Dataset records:
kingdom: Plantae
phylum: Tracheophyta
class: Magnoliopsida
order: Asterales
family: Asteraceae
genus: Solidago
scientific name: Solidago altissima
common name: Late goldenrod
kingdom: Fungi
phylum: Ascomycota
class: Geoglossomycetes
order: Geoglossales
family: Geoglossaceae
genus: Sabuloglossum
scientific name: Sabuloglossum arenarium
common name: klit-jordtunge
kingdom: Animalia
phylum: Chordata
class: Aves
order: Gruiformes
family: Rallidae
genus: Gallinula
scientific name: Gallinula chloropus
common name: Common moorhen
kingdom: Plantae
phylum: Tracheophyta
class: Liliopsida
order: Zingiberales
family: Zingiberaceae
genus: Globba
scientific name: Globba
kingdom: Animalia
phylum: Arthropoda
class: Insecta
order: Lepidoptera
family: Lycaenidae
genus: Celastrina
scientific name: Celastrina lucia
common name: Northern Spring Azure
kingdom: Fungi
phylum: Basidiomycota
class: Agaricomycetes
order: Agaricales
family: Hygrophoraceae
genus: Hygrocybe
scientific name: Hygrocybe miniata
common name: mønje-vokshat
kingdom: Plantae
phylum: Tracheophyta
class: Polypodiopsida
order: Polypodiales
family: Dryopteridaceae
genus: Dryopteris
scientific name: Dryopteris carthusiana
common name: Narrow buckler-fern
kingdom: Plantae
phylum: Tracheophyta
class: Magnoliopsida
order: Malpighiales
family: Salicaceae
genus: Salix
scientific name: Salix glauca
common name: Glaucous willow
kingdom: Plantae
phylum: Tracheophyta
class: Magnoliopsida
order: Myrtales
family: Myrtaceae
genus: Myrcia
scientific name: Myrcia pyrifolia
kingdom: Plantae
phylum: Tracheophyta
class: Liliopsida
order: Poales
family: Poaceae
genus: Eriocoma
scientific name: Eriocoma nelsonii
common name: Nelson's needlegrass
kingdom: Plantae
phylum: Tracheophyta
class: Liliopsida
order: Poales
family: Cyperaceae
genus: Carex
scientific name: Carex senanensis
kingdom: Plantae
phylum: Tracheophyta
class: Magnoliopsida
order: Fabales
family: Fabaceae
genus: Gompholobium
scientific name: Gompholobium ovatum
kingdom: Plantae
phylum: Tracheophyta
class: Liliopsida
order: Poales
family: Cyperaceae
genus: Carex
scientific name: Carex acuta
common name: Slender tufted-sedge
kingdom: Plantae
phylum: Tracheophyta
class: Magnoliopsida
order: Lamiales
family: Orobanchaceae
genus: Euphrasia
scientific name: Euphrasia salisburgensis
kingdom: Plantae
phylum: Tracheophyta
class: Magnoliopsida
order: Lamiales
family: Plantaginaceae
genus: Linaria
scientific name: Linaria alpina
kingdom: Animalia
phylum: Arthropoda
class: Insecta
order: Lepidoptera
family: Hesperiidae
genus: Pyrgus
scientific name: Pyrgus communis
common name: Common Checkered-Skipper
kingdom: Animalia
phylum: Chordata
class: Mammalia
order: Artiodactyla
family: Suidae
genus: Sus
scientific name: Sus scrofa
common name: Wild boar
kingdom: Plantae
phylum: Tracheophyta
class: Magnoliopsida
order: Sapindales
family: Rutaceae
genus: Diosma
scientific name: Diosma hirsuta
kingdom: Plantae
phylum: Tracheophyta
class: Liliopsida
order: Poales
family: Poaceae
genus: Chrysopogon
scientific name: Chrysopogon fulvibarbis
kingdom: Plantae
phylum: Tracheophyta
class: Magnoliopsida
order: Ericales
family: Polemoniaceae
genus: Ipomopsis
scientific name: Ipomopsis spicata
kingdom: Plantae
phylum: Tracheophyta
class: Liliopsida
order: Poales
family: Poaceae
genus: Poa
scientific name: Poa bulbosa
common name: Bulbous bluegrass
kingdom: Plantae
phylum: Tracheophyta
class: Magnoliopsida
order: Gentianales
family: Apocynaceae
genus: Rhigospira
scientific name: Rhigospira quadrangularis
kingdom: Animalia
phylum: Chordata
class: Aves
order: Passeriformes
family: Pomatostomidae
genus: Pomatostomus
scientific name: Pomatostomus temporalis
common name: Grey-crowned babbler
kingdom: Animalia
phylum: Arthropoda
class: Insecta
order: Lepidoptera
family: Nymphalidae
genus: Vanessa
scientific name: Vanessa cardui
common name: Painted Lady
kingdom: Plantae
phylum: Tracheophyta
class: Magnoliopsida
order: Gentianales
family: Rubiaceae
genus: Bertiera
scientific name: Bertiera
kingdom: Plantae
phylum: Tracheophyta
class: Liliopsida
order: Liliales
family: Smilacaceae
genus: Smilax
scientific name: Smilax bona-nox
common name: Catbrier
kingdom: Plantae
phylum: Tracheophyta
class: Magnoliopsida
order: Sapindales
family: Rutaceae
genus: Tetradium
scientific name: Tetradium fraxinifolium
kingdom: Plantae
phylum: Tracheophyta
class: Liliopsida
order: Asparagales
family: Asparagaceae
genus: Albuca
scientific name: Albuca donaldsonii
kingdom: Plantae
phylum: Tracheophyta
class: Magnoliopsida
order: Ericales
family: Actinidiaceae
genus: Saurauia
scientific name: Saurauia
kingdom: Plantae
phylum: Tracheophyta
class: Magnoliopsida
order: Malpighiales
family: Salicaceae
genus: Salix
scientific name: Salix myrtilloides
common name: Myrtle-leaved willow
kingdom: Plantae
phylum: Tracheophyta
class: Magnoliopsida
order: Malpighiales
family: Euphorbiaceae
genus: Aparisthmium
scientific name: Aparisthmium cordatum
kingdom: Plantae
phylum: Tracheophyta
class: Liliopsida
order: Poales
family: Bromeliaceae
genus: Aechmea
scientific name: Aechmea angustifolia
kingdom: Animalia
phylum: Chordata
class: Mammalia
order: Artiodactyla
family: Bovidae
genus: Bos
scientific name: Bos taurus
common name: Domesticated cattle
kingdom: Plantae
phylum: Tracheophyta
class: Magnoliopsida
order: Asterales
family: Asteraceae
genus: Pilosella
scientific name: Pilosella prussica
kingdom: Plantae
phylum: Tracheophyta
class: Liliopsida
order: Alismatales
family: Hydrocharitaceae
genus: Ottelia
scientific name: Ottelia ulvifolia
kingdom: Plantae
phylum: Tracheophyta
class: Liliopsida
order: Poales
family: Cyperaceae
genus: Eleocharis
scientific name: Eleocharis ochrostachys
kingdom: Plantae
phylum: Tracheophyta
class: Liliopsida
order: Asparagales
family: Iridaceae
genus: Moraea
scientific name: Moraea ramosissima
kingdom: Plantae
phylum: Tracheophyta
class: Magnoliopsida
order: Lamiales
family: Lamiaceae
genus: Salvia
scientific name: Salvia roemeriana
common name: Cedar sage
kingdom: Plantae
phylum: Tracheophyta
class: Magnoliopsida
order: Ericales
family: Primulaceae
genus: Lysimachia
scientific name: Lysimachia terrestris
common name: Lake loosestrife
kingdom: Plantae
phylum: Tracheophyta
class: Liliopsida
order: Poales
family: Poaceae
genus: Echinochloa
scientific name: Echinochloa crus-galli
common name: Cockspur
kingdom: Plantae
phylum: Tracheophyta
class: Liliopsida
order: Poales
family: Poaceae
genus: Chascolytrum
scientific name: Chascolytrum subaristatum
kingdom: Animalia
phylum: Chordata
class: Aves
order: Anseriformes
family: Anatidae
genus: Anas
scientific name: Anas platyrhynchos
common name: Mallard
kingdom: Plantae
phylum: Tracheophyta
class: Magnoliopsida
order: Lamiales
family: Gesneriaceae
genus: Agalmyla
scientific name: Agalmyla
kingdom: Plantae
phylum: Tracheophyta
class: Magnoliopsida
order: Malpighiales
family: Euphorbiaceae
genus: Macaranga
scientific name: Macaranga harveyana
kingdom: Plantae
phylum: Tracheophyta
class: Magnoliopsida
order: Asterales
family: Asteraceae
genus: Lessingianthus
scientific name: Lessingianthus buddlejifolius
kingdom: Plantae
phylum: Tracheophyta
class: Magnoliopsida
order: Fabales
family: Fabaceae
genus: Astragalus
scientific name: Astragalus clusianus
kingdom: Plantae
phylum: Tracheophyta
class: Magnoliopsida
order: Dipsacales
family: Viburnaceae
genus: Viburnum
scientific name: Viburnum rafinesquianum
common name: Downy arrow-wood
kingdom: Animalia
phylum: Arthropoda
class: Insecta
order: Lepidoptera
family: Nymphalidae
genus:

* **EXERCISE DIRECTIONS**:
Could you copy the material word for word, from its very first line down to the line reading "scientific name: Celastrina lucia", with both of those lines included?

* **EXERCISE ANSWER**:
kingdom: Plantae
phylum: Tracheophyta
class: Magnoliopsida
order: Asterales
family: Asteraceae
genus: Solidago
scientific name: Solidago altissima
common name: Late goldenrod
kingdom: Fungi
phylum: Ascomycota
class: Geoglossomycetes
order: Geoglossales
family: Geoglossaceae
genus: Sabuloglossum
scientific name: Sabuloglossum arenarium
common name: klit-jordtunge
kingdom: Animalia
phylum: Chordata
class: Aves
order: Gruiformes
family: Rallidae
genus: Gallinula
scientific name: Gallinula chloropus
common name: Common moorhen
kingdom: Plantae
phylum: Tracheophyta
class: Liliopsida
order: Zingiberales
family: Zingiberaceae
genus: Globba
scientific name: Globba
kingdom: Animalia
phylum: Arthropoda
class: Insecta
order: Lepidoptera
family: Lycaenidae
genus: Celastrina
scientific name: Celastrina lucia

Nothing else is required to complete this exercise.